▶ [What you have to do]: Please output every entry below exactly as written, leaving out any pictures.

***** Stored data

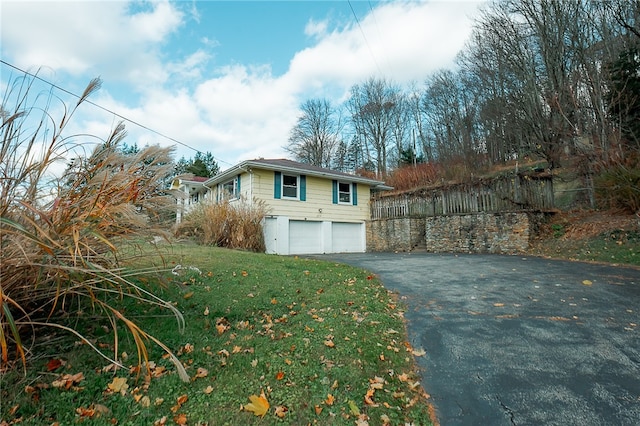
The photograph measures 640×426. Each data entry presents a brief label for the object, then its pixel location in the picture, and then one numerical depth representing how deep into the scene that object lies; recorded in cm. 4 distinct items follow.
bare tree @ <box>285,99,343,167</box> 3094
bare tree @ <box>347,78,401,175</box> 2791
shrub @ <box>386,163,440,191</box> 1903
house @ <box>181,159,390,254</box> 1334
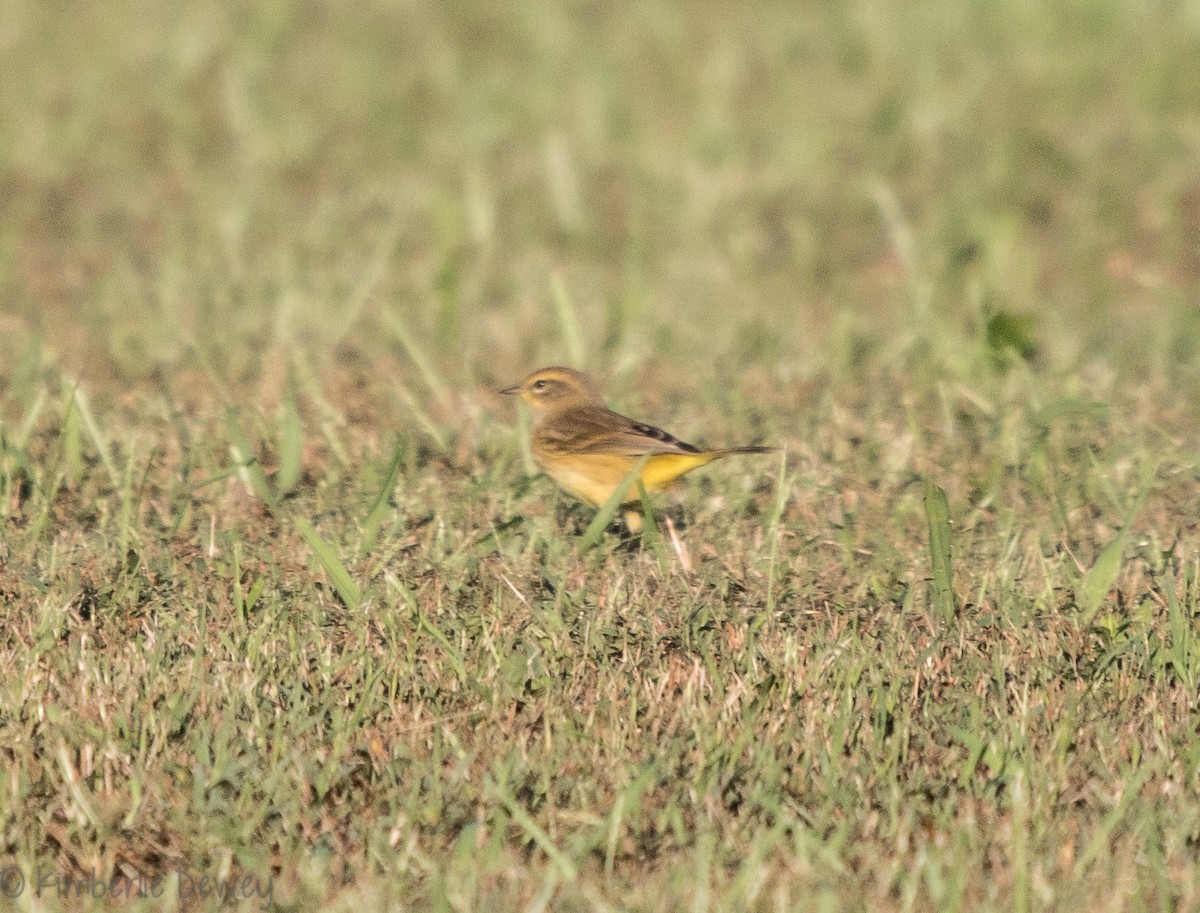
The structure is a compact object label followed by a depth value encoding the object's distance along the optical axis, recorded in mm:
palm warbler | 11047
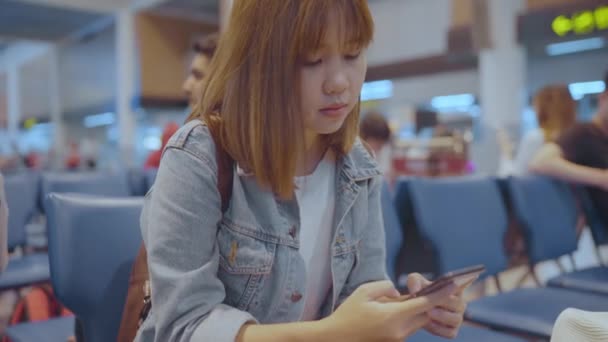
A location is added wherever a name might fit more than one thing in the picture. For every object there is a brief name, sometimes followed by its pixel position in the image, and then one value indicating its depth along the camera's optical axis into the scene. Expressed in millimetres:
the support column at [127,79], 9875
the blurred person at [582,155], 2461
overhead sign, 5336
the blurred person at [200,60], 2395
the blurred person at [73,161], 8184
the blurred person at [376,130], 3498
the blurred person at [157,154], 2135
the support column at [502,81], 6508
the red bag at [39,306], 2018
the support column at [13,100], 17281
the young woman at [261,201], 800
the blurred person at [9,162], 6436
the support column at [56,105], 13523
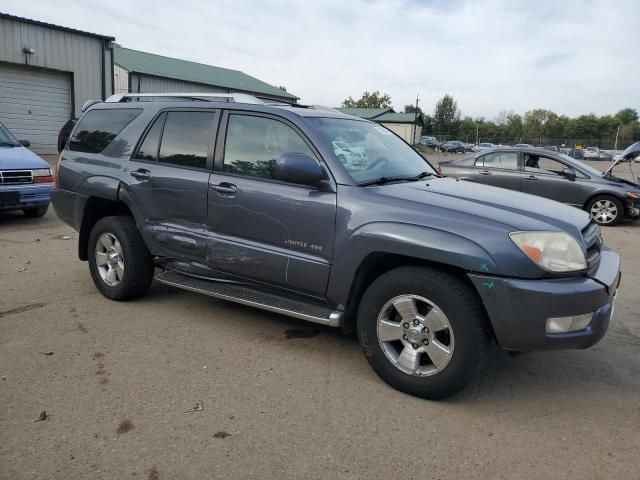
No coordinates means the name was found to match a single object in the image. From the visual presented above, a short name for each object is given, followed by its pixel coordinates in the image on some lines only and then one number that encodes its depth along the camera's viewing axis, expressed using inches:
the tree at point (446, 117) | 3804.1
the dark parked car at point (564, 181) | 405.7
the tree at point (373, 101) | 3486.7
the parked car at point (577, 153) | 1696.9
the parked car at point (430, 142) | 2420.0
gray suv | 118.5
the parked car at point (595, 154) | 1848.3
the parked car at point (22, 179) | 311.3
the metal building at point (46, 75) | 711.7
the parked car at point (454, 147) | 2276.8
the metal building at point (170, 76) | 1214.3
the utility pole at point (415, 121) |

**********

▶ [Task result]:
The photograph measures 640×426. Each data entry presents a brief label for the object, then its pixel location in the picture, and then one numerical depth representing how deep into the scene that object lies; recorded in cm. 4 distinct items follow.
bare tree @ <box>285,99,343,167</box> 3094
bare tree @ <box>347,78,401,175</box> 2791
shrub @ <box>386,163,440,191</box> 1903
house @ <box>181,159,390,254</box> 1334
The structure is a compact object label followed by a depth value encoding the object's distance along the optical axis, recorded in mm:
palm warbler | 11047
A location is added wherever a name might fit more than one thing in the picture. For every object there is a brief name, sometimes followed by its pixel position in the image, and then one value indicating its depth along the camera's optical axis into the scene. Expressed in millimetres:
the support column at [127,79], 9875
the blurred person at [582,155], 2461
overhead sign, 5336
the blurred person at [200,60], 2395
the blurred person at [73,161], 8184
the blurred person at [376,130], 3498
the blurred person at [157,154], 2135
the support column at [502,81], 6508
the red bag at [39,306], 2018
the support column at [13,100], 17281
the young woman at [261,201], 800
the blurred person at [9,162], 6436
the support column at [56,105], 13523
No coordinates means the name was found to match a single object in the image. From the visual presented above, a short name for each object is given, followed by its pixel coordinates in the image on some lines only and then one number that encodes its depth along the camera's viewing axis, expressed using inches:
the tree at point (446, 117) | 3804.1
the dark parked car at point (564, 181) | 405.7
the tree at point (373, 101) | 3486.7
the parked car at point (577, 153) | 1696.9
the parked car at point (430, 142) | 2420.0
gray suv | 118.5
the parked car at point (595, 154) | 1848.3
the parked car at point (22, 179) | 311.3
the metal building at point (46, 75) | 711.7
the parked car at point (454, 147) | 2276.8
the metal building at point (170, 76) | 1214.3
the utility pole at point (415, 121) |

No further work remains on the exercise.